Stored items from a collection
"""

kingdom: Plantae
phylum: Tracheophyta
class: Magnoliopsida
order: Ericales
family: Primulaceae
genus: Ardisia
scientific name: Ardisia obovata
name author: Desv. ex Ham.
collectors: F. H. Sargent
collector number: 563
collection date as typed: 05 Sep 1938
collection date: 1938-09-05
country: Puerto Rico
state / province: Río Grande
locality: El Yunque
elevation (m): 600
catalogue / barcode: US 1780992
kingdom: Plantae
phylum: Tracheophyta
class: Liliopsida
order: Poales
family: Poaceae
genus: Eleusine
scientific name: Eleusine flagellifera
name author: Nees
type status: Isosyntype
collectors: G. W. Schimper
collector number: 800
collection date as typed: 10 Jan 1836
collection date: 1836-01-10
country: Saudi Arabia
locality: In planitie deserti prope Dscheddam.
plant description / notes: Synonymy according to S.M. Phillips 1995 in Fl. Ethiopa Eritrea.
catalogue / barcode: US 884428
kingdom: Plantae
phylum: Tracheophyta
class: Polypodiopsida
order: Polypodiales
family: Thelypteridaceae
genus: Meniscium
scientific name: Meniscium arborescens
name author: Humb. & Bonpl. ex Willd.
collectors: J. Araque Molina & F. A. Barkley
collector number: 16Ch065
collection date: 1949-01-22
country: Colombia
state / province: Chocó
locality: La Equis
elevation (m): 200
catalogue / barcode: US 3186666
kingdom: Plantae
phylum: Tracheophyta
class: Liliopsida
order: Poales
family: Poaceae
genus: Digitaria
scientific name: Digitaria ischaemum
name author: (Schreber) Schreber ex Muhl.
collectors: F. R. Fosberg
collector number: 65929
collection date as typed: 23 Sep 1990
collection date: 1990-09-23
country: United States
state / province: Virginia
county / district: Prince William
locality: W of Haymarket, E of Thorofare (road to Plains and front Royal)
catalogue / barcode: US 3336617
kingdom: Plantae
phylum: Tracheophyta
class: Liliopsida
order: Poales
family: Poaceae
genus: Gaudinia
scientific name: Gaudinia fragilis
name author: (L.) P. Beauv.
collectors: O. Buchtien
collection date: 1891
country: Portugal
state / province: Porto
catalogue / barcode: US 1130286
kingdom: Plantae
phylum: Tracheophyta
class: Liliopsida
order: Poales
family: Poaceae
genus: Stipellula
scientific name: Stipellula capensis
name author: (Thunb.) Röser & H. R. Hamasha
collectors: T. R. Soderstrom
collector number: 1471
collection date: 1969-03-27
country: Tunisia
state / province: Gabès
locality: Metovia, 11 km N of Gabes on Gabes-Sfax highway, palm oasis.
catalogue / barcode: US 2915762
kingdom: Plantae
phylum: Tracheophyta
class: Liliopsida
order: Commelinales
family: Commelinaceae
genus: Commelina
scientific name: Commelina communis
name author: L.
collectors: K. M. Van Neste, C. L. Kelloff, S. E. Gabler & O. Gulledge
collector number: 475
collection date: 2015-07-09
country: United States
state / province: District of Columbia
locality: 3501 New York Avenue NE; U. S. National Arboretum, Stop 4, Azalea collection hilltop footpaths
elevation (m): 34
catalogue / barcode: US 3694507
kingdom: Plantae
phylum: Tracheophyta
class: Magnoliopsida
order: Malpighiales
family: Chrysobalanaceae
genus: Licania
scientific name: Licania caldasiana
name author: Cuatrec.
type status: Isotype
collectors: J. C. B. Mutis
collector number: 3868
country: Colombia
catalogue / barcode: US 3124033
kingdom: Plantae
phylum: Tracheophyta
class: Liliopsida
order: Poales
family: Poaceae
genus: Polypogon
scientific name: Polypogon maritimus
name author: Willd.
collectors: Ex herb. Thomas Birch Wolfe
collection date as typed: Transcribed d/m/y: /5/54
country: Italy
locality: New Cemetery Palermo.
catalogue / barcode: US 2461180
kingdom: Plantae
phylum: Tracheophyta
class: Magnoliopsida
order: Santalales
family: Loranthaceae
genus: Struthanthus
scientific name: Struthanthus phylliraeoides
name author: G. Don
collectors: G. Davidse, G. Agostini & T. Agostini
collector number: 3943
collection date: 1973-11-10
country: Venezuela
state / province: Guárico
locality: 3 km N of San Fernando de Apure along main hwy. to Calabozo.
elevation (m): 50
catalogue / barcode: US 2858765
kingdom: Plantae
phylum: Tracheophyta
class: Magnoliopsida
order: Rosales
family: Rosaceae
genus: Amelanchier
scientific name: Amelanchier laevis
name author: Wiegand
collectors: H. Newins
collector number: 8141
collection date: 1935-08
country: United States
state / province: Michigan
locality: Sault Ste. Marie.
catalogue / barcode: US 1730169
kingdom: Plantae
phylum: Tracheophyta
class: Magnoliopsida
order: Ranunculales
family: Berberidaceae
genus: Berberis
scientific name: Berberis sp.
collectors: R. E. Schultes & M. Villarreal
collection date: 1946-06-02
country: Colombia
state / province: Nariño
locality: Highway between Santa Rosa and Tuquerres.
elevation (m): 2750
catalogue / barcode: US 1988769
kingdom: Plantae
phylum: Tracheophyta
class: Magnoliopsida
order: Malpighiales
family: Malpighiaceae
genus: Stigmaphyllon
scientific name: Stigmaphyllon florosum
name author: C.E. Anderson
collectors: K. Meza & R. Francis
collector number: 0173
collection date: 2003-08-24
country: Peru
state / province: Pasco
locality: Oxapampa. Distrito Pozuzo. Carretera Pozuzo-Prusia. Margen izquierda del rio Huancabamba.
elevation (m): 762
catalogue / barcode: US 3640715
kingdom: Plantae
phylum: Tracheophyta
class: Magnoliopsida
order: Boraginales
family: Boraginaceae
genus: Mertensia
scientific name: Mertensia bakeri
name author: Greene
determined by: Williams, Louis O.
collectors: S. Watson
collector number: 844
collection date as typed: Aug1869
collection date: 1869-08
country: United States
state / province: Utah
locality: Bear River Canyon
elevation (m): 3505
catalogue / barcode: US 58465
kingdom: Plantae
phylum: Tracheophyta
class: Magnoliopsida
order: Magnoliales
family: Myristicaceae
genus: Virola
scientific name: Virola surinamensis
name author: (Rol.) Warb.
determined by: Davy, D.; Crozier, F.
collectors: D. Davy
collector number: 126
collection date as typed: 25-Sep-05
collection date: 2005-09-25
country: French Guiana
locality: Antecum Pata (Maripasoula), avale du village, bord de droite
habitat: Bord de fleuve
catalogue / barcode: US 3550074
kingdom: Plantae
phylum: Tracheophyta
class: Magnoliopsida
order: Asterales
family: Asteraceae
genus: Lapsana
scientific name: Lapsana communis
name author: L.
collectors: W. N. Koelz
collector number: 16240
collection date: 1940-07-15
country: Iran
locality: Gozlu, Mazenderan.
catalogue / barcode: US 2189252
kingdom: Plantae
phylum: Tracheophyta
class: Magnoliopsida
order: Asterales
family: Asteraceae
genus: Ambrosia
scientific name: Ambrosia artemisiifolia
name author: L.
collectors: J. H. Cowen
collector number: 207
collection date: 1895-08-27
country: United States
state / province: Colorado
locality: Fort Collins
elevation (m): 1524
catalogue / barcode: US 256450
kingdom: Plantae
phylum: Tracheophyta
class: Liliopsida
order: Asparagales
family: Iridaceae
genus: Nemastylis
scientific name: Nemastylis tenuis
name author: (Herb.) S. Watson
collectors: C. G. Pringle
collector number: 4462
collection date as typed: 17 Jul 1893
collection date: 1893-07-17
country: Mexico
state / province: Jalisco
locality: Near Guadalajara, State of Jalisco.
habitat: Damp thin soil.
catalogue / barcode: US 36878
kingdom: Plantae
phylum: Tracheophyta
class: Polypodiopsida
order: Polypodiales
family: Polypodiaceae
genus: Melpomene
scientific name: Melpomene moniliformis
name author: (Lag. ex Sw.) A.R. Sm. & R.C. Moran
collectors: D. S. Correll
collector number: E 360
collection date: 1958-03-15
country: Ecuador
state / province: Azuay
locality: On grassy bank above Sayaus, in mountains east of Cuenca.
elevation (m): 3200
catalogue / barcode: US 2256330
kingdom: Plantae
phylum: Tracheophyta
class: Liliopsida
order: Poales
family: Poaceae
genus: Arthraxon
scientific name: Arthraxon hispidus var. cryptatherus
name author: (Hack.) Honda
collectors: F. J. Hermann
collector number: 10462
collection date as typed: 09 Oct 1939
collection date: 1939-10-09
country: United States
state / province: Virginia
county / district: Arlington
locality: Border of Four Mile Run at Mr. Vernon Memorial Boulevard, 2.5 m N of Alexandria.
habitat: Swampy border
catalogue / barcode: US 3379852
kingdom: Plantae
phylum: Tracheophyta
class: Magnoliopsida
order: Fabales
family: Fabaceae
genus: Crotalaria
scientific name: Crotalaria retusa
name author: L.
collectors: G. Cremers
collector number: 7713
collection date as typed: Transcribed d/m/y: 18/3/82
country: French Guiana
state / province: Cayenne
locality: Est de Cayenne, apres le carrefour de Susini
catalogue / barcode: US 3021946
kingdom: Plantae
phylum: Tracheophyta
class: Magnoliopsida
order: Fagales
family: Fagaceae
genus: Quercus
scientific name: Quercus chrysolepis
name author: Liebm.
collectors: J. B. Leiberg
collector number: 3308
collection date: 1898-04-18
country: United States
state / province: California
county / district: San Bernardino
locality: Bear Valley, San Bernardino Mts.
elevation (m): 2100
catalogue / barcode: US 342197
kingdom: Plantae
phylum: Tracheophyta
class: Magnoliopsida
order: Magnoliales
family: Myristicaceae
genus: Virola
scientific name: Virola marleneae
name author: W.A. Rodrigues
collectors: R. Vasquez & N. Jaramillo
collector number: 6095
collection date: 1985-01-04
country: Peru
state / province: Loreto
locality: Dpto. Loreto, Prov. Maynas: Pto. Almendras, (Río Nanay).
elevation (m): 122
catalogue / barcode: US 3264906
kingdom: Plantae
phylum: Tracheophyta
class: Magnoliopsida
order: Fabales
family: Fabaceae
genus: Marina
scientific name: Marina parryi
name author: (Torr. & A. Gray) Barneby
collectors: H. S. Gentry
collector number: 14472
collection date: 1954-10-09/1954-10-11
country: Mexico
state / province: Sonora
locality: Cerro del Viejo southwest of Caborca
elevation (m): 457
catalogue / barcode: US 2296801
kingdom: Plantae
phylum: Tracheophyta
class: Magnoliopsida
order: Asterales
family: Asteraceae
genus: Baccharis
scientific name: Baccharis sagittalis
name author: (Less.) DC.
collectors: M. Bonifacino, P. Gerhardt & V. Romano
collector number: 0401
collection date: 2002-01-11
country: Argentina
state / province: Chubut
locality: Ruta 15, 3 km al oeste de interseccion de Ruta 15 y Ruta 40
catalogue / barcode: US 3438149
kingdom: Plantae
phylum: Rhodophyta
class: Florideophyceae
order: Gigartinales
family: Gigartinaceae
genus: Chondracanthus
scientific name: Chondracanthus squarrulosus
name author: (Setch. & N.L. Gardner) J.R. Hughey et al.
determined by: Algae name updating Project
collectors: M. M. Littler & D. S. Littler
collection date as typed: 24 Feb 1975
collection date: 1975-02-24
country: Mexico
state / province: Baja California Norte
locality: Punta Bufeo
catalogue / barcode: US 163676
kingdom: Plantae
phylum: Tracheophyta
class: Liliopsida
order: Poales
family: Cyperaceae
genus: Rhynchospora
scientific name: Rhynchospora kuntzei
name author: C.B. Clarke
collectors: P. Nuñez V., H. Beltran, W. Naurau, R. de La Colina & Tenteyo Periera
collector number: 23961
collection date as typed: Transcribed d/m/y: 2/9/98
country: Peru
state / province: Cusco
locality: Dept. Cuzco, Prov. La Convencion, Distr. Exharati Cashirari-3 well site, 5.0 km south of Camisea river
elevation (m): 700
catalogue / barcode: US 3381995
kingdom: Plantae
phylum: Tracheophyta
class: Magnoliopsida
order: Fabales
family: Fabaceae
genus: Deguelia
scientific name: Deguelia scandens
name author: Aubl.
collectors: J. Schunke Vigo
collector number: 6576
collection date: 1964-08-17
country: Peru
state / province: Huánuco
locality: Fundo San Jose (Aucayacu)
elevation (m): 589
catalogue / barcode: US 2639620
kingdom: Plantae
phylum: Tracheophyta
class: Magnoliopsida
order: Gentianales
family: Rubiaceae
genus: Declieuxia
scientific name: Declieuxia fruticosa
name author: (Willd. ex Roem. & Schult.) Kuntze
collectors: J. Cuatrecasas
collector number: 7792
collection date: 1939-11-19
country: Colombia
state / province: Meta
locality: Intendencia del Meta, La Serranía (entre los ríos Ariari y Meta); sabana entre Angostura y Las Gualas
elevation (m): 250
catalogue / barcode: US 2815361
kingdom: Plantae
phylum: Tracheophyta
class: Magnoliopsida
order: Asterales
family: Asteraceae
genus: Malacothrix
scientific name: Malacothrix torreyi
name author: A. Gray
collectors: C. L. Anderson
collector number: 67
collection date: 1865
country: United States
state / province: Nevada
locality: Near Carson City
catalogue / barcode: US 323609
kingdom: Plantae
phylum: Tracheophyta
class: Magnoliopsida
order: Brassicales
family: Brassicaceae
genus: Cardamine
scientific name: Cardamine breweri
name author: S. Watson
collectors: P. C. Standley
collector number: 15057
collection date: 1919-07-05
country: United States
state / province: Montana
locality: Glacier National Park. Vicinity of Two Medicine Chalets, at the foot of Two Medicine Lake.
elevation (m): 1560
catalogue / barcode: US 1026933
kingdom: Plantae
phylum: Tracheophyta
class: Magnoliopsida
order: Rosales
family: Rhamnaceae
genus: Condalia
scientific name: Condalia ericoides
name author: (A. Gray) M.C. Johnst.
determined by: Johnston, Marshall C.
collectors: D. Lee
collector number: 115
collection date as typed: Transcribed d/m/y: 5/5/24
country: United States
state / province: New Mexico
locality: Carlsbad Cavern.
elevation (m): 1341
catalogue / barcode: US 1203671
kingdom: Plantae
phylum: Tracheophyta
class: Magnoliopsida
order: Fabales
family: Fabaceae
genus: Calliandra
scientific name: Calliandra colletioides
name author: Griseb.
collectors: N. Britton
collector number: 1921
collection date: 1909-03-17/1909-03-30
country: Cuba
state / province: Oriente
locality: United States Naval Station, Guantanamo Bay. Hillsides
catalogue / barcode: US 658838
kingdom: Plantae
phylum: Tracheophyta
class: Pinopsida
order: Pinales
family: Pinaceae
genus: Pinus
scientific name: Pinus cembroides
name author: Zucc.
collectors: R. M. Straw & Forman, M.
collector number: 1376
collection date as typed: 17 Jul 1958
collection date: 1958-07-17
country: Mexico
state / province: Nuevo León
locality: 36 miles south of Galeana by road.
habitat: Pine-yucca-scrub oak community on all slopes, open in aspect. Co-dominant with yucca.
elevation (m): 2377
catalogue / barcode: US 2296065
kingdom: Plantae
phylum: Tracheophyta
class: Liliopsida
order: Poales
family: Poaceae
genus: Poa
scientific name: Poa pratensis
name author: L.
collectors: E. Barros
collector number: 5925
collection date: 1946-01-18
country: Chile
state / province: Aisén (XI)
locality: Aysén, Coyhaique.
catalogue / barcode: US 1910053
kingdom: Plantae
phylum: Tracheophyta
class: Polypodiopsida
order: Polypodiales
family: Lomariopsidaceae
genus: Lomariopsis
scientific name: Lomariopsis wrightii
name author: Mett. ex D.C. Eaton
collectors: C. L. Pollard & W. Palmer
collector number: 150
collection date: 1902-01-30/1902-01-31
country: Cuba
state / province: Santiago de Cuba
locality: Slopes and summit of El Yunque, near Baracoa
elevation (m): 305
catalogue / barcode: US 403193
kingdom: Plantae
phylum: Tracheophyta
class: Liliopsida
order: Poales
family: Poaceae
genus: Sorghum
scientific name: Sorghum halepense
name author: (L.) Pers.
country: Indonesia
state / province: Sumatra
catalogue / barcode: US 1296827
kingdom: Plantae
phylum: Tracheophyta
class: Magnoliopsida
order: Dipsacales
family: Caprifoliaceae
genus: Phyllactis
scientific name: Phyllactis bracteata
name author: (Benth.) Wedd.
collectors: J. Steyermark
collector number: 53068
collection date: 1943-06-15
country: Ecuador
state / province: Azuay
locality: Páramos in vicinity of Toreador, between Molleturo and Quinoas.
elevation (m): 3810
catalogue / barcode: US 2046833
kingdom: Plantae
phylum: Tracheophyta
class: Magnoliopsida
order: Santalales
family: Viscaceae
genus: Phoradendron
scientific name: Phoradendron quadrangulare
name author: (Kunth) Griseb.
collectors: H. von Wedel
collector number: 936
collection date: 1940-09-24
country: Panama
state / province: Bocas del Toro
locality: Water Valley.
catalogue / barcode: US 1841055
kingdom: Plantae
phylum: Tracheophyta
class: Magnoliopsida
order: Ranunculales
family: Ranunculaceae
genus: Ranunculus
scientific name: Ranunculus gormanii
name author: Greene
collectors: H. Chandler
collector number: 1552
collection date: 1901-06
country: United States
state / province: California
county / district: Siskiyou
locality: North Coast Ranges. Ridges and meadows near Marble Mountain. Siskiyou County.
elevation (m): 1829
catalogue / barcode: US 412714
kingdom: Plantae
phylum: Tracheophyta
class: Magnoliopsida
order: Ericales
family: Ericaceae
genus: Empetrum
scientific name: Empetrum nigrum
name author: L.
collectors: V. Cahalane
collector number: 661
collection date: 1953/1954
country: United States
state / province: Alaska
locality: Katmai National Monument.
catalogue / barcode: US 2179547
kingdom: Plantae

"""

Copy out everything from the line containing "state / province: Río Grande" down to the line containing "name author: Humb. & Bonpl. ex Willd.", renaming "locality" to "site" and leaving the rest unchanged. Give only those lines.

## ANSWER TO THE TASK
state / province: Río Grande
site: El Yunque
elevation (m): 600
catalogue / barcode: US 1780992
kingdom: Plantae
phylum: Tracheophyta
class: Liliopsida
order: Poales
family: Poaceae
genus: Eleusine
scientific name: Eleusine flagellifera
name author: Nees
type status: Isosyntype
collectors: G. W. Schimper
collector number: 800
collection date as typed: 10 Jan 1836
collection date: 1836-01-10
country: Saudi Arabia
site: In planitie deserti prope Dscheddam.
plant description / notes: Synonymy according to S.M. Phillips 1995 in Fl. Ethiopa Eritrea.
catalogue / barcode: US 884428
kingdom: Plantae
phylum: Tracheophyta
class: Polypodiopsida
order: Polypodiales
family: Thelypteridaceae
genus: Meniscium
scientific name: Meniscium arborescens
name author: Humb. & Bonpl. ex Willd.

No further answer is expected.